Unusually for the current wave of Republican state higher ed proposals, SB 83 does have some components aimed at private universities. The bill would prohibit any state funds being distributed to private universities unless they also complied with a number of new restrictions being proposed for state universities, including the elimination of DEI training, the elimination of "political or ideological litmus tests in hiring or promotion," and commitment to free speech policies. The limit on state funding would not apply to student financial aid.
The bill would require the development of a training program for incoming members of the boards of trustees of state institutions. This seems like a good addition, though I am surprised that in the long list of things to be included in the program there is nothing on academic freedom or freedom of speech. Trustees need to be educated on the distinctive intellectual climate of the universities that they oversee.
★ ★ ★ ★
:: Exercise requirements ::
a) Retype the part of the SB 83 passage that opens with the words containing "Unusually for the" and closes with "student financial aid.".
b) Answer these questions from the SB 83 passage:
(i) To what would the limit on state funding not apply?
(ii) For whom would the bill require the development of a training program?
(iii) What two topics does the writer find missing from the list of things to be included in that program?
Rely only on the SB 83 passage for everything asked here.
★ ★ ★ ★
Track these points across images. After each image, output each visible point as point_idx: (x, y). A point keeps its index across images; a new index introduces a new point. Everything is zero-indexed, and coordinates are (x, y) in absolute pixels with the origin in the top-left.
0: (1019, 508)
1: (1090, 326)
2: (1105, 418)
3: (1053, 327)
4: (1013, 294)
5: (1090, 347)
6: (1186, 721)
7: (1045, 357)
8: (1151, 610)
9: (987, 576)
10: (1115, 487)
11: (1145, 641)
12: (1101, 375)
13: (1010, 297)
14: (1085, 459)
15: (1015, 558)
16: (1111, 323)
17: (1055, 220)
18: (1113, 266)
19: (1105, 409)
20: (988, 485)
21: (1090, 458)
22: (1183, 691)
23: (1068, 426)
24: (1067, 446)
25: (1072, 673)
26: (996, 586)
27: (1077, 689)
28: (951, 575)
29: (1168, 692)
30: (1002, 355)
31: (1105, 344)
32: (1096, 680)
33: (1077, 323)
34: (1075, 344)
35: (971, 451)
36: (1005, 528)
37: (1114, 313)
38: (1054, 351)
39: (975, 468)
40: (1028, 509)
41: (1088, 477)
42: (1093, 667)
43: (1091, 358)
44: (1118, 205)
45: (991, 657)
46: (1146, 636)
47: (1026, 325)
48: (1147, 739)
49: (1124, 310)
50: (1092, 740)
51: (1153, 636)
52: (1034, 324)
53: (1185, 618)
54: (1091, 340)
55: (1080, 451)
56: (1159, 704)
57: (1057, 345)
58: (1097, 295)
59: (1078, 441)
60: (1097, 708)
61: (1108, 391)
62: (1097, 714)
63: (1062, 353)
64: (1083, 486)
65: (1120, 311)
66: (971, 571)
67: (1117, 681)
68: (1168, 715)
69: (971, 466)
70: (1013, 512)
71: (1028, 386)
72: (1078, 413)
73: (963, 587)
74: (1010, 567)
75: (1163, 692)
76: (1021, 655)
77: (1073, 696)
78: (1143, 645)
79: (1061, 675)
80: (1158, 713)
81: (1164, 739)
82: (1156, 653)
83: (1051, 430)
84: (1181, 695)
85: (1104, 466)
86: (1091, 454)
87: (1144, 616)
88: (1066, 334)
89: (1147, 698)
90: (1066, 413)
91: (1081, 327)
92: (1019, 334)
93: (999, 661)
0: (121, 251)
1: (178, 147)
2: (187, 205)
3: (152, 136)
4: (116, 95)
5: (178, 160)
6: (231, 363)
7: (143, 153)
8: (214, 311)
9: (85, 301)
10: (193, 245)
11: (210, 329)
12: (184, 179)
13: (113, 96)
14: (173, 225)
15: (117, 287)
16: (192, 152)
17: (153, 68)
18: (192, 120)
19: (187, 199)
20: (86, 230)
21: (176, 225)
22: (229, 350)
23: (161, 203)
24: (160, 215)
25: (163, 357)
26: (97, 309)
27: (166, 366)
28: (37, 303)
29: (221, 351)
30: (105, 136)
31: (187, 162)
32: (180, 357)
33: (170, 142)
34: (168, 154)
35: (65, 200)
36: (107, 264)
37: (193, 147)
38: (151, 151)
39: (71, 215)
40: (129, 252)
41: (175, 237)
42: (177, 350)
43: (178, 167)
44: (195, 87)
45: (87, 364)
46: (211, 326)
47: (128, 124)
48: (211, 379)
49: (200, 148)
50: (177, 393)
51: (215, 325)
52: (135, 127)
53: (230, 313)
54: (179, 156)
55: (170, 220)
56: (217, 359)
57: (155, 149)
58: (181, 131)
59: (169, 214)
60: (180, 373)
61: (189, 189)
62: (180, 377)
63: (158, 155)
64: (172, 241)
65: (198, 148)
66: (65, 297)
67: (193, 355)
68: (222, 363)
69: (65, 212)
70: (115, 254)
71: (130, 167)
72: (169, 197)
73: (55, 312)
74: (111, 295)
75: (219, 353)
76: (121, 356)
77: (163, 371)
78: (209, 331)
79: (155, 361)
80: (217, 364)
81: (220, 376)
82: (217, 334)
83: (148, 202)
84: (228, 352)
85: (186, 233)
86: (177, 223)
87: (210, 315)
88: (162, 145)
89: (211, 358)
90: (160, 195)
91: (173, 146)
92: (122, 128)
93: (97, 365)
★ ★ ★ ★
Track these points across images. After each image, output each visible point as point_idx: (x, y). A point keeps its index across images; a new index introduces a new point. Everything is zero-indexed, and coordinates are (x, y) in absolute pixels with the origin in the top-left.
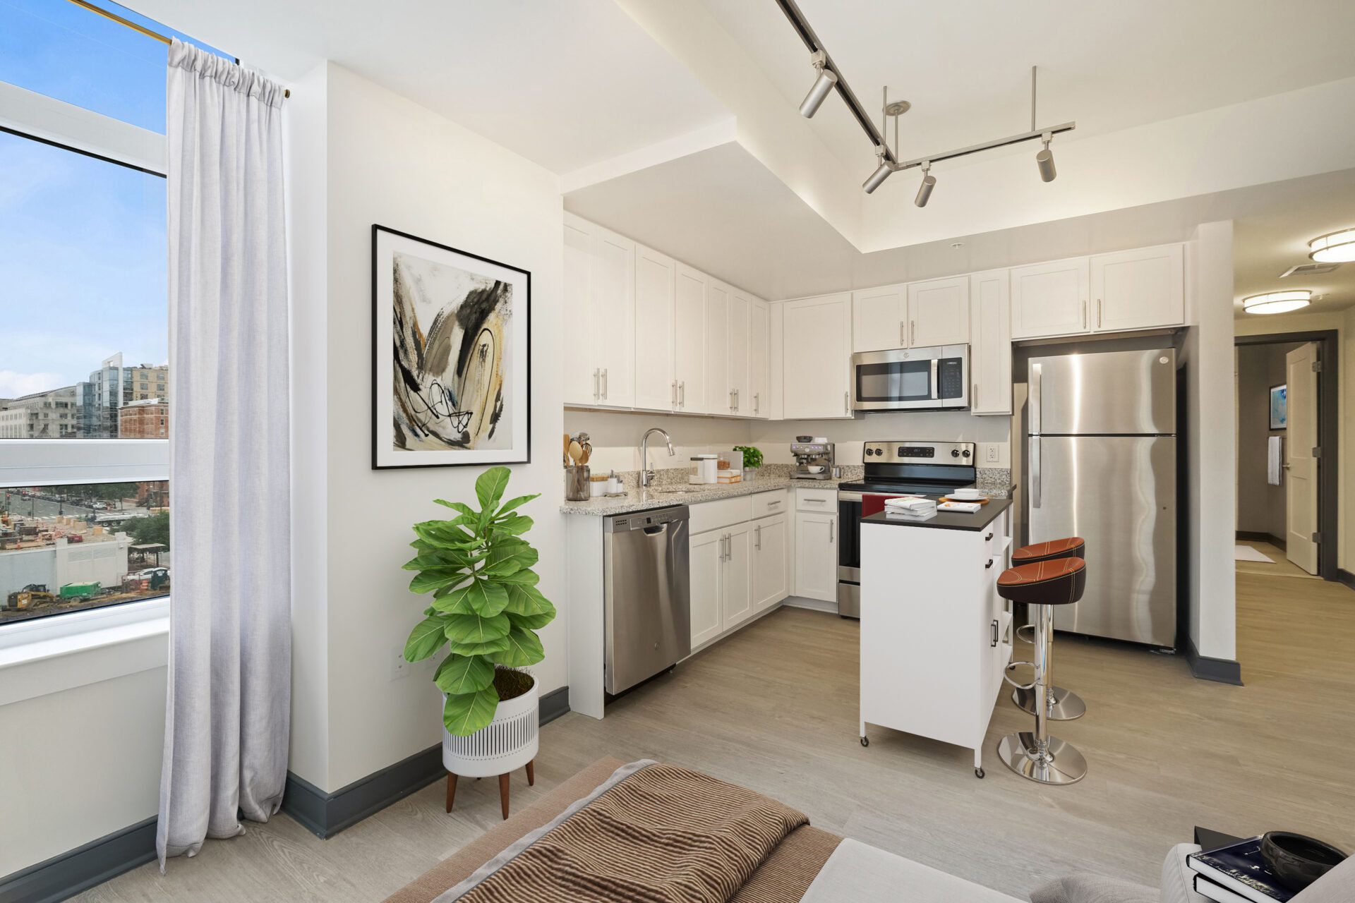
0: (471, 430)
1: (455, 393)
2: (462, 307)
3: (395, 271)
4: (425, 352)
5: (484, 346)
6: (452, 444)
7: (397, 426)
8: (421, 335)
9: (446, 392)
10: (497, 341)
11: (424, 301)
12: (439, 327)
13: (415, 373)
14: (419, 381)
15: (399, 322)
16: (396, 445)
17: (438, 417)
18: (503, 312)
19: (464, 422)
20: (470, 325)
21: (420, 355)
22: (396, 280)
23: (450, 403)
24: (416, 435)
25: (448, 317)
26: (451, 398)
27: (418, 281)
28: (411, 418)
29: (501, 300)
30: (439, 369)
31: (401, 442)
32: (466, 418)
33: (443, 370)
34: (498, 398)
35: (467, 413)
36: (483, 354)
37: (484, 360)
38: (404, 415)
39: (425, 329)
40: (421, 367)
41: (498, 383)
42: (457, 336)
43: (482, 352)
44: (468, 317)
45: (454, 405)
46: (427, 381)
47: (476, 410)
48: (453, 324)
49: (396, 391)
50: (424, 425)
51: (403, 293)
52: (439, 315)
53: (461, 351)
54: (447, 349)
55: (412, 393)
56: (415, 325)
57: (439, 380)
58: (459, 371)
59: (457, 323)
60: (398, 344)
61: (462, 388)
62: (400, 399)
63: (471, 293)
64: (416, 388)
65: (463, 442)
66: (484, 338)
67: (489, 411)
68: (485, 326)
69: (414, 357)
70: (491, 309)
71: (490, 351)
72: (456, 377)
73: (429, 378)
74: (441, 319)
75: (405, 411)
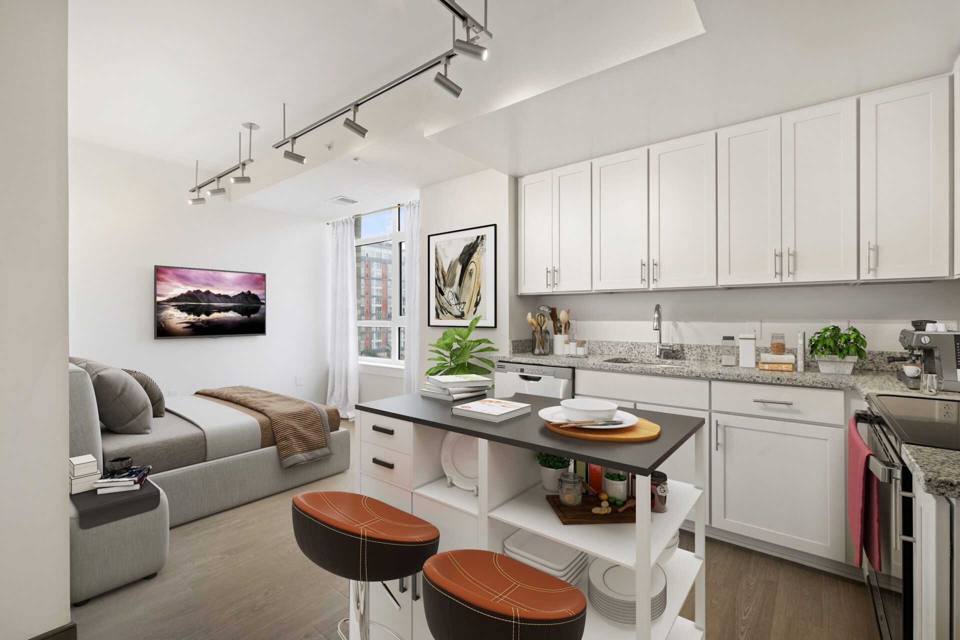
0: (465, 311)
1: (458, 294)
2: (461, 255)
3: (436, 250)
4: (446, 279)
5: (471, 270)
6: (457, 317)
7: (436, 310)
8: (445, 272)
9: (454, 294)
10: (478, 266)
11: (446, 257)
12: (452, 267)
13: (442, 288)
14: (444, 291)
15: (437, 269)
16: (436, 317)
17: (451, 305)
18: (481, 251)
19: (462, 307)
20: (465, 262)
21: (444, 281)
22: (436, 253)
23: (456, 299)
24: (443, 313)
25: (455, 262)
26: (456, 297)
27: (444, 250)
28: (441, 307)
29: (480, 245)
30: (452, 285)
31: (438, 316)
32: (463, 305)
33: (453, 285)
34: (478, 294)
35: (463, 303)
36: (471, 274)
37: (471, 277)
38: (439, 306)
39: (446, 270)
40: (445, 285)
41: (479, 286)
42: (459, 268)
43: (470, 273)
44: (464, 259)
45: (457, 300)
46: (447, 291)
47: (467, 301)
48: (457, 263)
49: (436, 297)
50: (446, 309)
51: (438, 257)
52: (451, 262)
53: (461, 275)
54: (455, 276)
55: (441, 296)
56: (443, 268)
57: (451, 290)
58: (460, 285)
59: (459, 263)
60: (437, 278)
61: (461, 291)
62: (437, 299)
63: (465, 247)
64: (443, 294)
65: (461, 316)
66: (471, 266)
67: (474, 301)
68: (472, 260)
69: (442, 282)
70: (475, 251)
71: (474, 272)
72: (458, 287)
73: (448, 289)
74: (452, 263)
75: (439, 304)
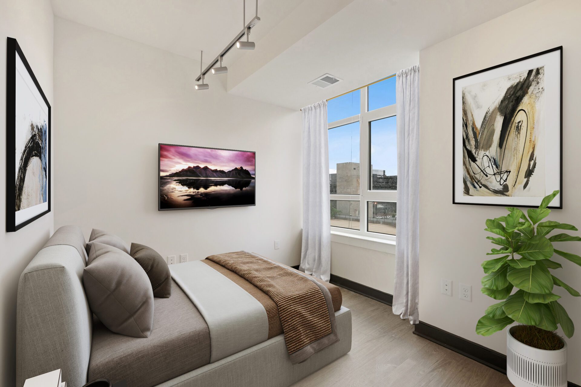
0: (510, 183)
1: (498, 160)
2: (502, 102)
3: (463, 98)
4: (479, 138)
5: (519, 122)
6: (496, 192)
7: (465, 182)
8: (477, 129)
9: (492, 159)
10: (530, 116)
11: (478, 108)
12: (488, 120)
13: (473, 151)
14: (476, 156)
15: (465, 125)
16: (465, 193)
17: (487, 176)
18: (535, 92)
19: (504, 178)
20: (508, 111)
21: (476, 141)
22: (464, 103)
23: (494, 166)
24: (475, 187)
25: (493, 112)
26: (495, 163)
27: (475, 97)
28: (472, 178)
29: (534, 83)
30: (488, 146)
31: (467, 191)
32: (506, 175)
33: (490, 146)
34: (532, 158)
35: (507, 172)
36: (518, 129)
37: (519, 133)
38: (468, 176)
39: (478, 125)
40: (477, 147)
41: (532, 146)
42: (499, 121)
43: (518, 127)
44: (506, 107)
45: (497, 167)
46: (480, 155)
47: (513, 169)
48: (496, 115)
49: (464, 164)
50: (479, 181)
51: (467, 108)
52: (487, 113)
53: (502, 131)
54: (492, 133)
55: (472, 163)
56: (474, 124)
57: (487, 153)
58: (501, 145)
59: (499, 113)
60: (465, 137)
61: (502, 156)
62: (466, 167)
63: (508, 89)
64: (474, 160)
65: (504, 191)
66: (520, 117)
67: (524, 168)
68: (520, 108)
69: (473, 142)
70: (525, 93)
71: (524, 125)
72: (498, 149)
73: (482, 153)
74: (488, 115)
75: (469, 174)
★ ★ ★ ★
:: Answers provided ::
a)
Unusually for the current wave of Republican state higher ed proposals, SB 83 does have some components aimed at private universities. The bill would prohibit any state funds being distributed to private universities unless they also complied with a number of new restrictions being proposed for state universities, including the elimination of DEI training, the elimination of "political or ideological litmus tests in hiring or promotion," and commitment to free speech policies. The limit on state funding would not apply to student financial aid.

b)
(i) Student financial aid.
(ii) Incoming members of the boards of trustees of state institutions.
(iii) Academic freedom and freedom of speech.